C'est étrange comme une photographie aussi pauvre, presque absente et des maquillages outranciers au potentiel comique bien présent peuvent, contre toute attente, coïncider avec un film remarquablement effrayant.
Si l'esthétique du film fait techniquement assez pauvre, visuellement tout n'est pas à jeter, loin s'en faut. Takashi Shimizu, qui a l'air d'avoir plus ou moins dédié sa carrière à cette saga horrifique, joue plutôt habilement sur les cadres, les incursions furtives. Le film s'égare un peu dans son dernier tiers et devient bien plus démonstratif, permettant cependant une descente d'escalier aussi culte que malaisante.
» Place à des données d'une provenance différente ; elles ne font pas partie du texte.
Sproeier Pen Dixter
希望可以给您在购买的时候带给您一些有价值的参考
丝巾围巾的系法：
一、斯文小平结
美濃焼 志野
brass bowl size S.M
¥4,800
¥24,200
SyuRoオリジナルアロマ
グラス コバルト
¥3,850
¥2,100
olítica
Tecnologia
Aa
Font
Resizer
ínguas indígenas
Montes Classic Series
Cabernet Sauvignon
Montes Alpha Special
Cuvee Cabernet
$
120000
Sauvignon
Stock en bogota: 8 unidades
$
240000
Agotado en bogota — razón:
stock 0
Mais pour sa majorité, il y a, si ce n'est une science, au moins un certain instinct dans la gestion des apparitions. Je reste assez peu fan de l'aspect strictement technique, mais l'utilisation de lieux assez peu inspirés visuellement ajoute en ce qui me concerne un côté mondain, plus réaliste aux décors qui joue pas mal en la faveur du film.
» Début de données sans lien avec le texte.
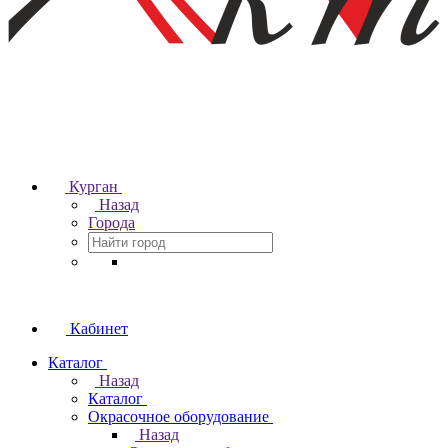
Курган
Назад
Города
Кабинет
Каталог
Назад
Каталог
Окрасочное оборудование
Назад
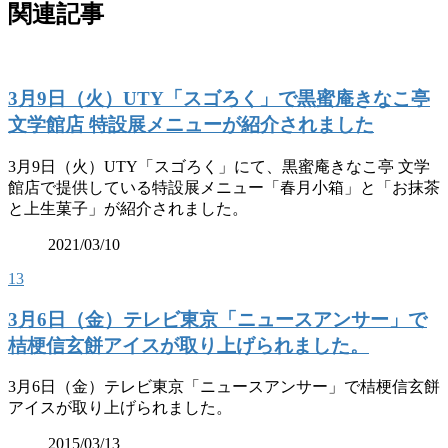
関連記事
3月9日（火）UTY「スゴろく」で黒蜜庵きなこ亭
文学館店 特設展メニューが紹介されました
3月9日（火）UTY「スゴろく」にて、黒蜜庵きなこ亭 文学
館店で提供している特設展メニュー「春月小箱」と「お抹茶
と上生菓子」が紹介されました。
2021/03/10
13
3月6日（金）テレビ東京「ニュースアンサー」で
桔梗信玄餅アイスが取り上げられました。
3月6日（金）テレビ東京「ニュースアンサー」で桔梗信玄餅
アイスが取り上げられました。
2015/03/13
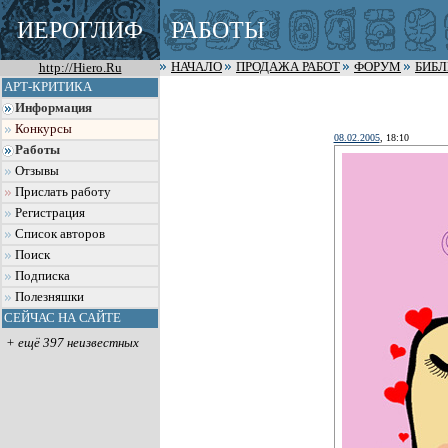
ИЕРОГЛИФ
РАБОТЫ
http://Hiero.Ru
НАЧАЛО
ПРОДАЖА РАБОТ
ФОРУМ
БИБ
АРТ-КРИТИКА
Информация
Конкурсы
08.02.2005
, 18:10
Работы
Отзывы
Прислать работу
Регистрация
Список авторов
Поиск
Подписка
Полезняшки
СЕЙЧАС НА САЙТЕ
+ ещё 397 неизвестных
Et si le montage n'est pas toujours heureux en terme de transitions -
typiquement quand Rika va décrocher son téléphone et qu'on aperçoit Toshio dans un coin de la pièce très brièvement, on coupe sèchement à un plan juste avant qui casse la mise en scène avec un faux raccord
l'idée de couper le film en séquences correspondant à un personnage et de ne fournir qu'une vague idée de la chronologie ajoute à mon sens pas mal au mystère global, sans pour autant tomber inutilement dans la confusion totale. L'histoire en bénéficie grandement, d'autant plus qu'elle n'est ni réellement complexe, ni réellement originale.
Et puis, Ju-On a certaines très bonnes idées de peur (la main dans les cheveux, c'est "au secours"/10), et un truc clé absolument horrible: ce raclement de gorge à hérisser un imberbe. D'une manière général, j'ai plutôt apprécié le travail sonore, l'utilisation d'une très bonne spatialisation du son et d'un thème plutôt discret, en particulier dans les scènes d'exploration où les personnages cherchent quelque chose ou quelqu'un dans la maudite maison. On n'échappe malheureusement à certains effets de sursaut que le film essaye quand même de mériter via un minimum d'anticipation auparavant.
Pour le dire brièvement, ça n'est pas vraiment formellement que le film va briller, avec un montage inégale, une photographie paresseuse et des maquillages qui ne font effets en eux-même qu'à une ou deux reprises. Par contre, la gestion du son, des cadres (pas très beaux, mais efficaces), parfois des focales et des lumières et une certaine créativité pourront créer une atmosphère à serrer un peu les miches froidement moites.